- [Available data]

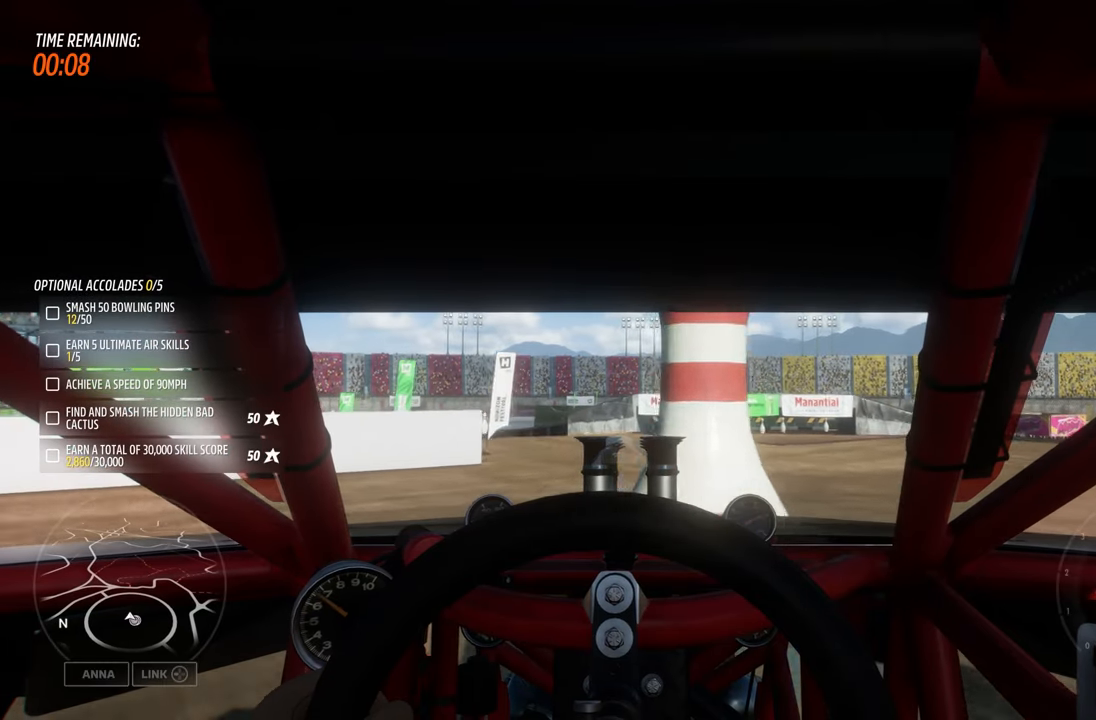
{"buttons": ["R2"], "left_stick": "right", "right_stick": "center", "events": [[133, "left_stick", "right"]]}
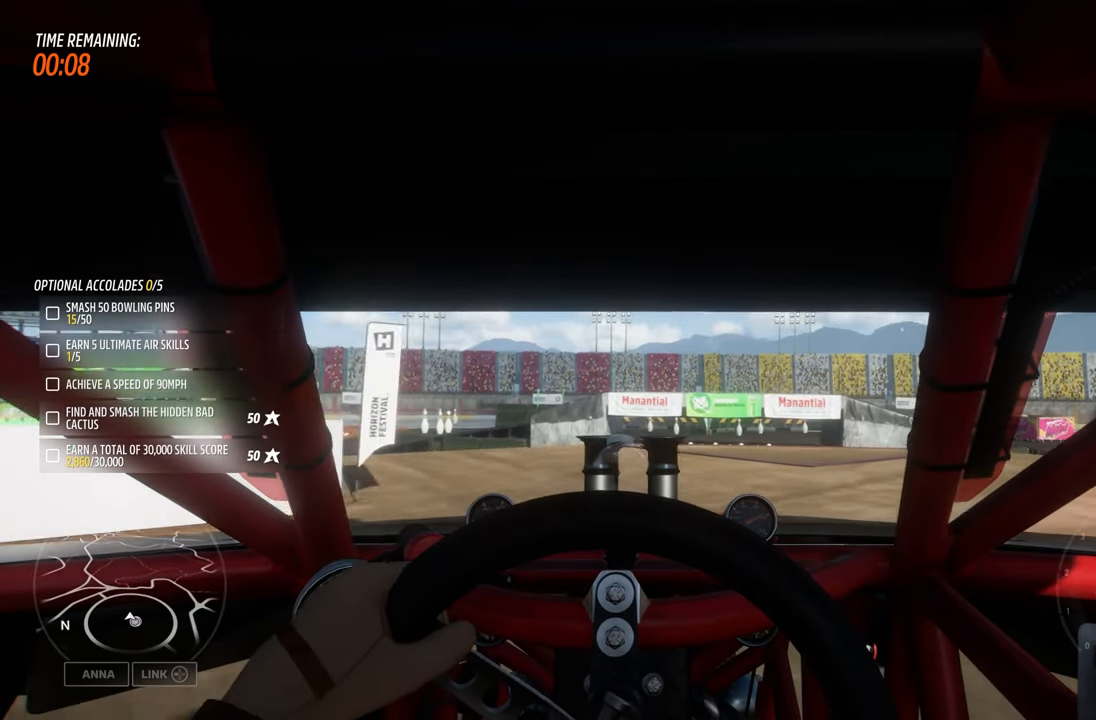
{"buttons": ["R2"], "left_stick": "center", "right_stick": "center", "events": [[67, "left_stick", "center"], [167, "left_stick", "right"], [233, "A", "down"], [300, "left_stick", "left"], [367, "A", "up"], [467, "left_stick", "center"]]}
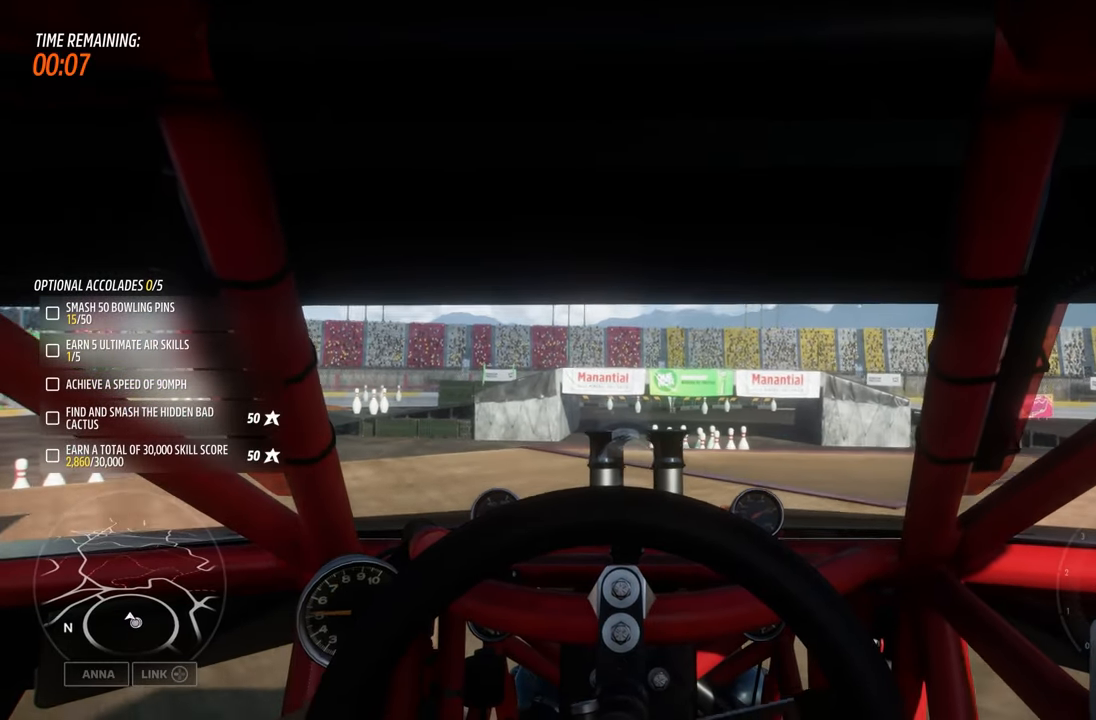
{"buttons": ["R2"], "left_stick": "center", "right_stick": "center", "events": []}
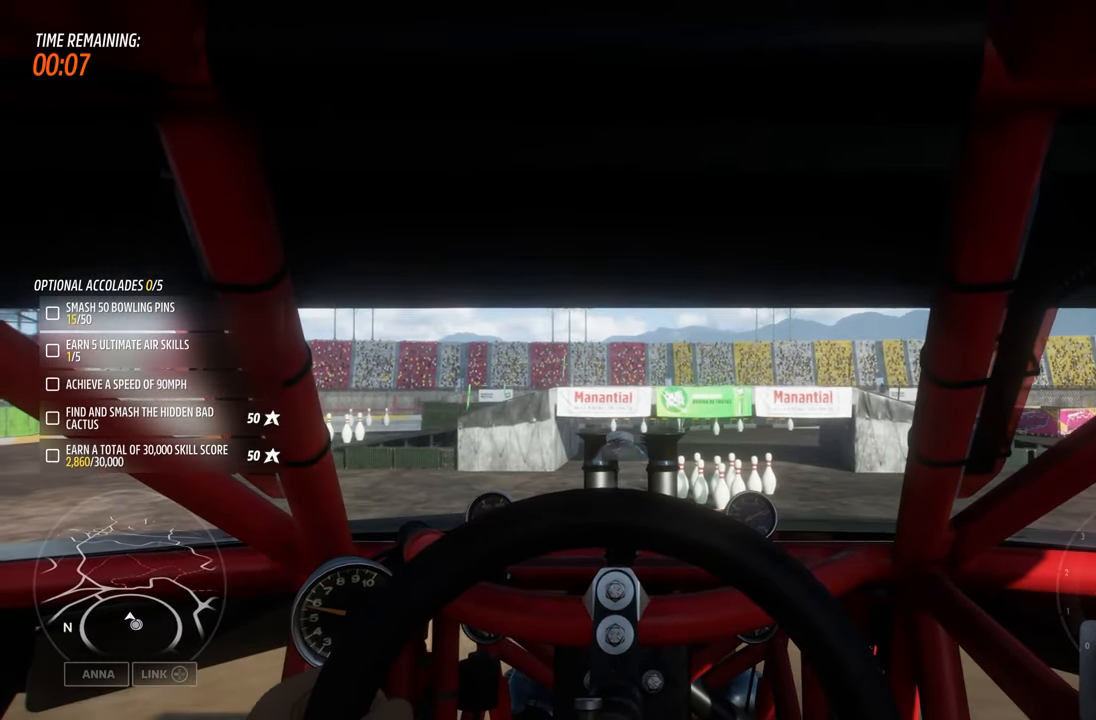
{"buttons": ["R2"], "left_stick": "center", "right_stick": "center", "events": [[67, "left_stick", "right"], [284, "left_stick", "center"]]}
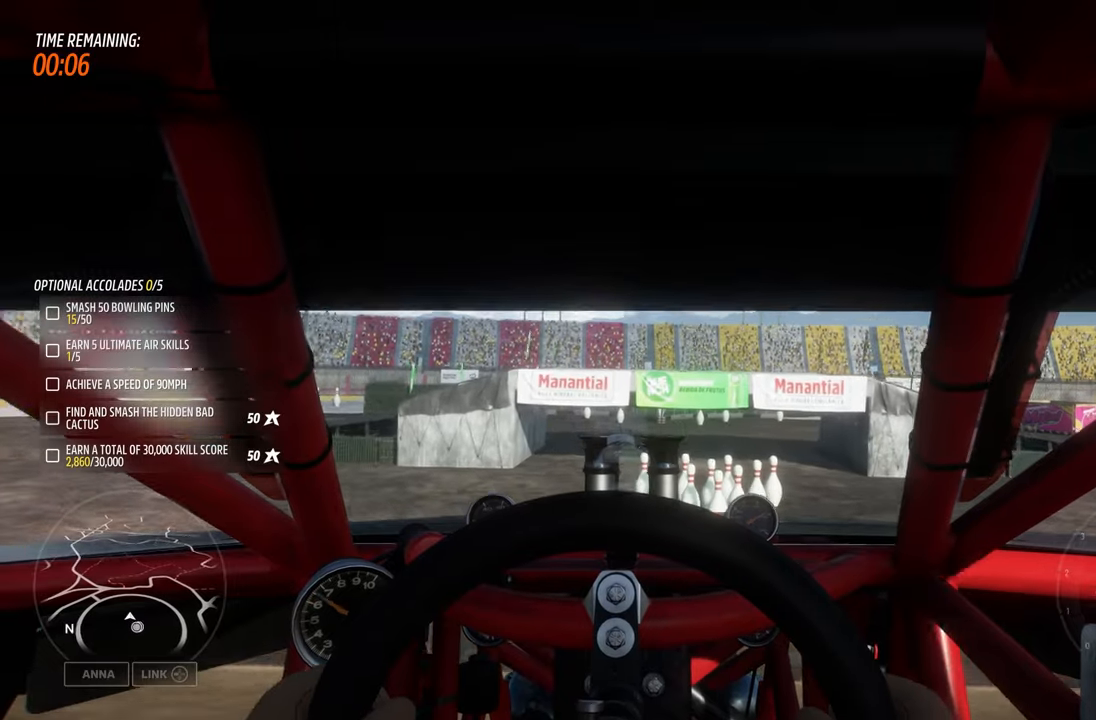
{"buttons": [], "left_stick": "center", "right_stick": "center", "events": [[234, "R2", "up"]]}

...

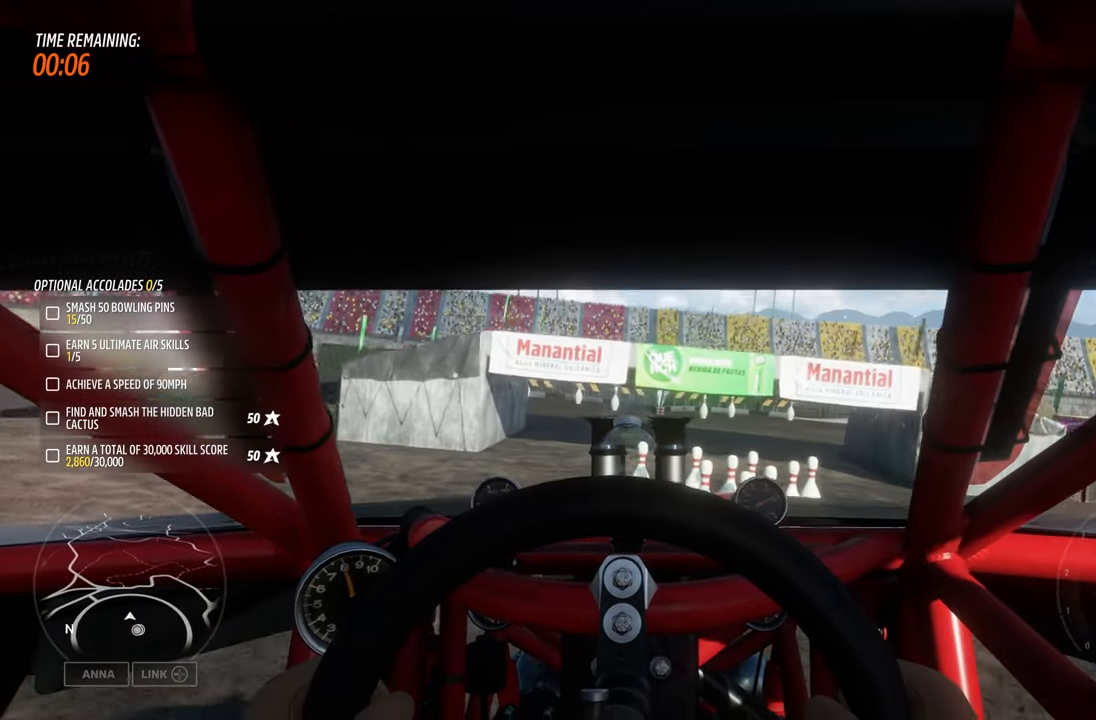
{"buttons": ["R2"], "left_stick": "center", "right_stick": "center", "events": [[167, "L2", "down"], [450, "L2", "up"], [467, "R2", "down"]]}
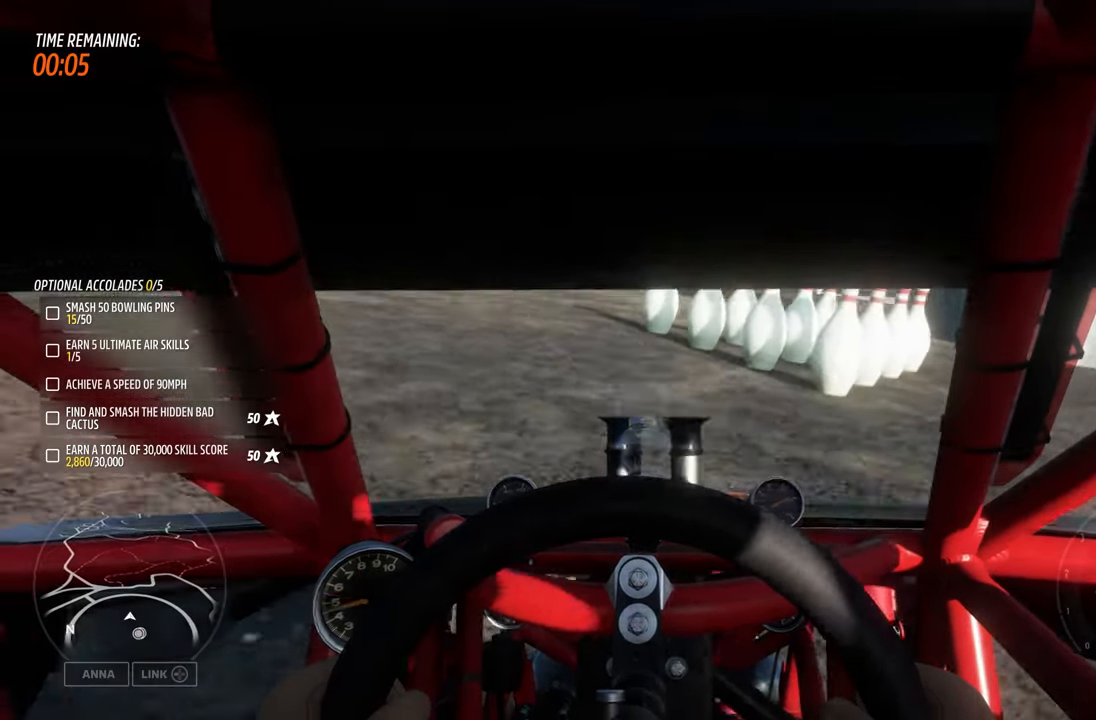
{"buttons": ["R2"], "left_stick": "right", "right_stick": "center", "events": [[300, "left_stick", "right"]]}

- [Exercise instructions] Answer with one number only: how many lines above contain the word "down".

- [Response below] 2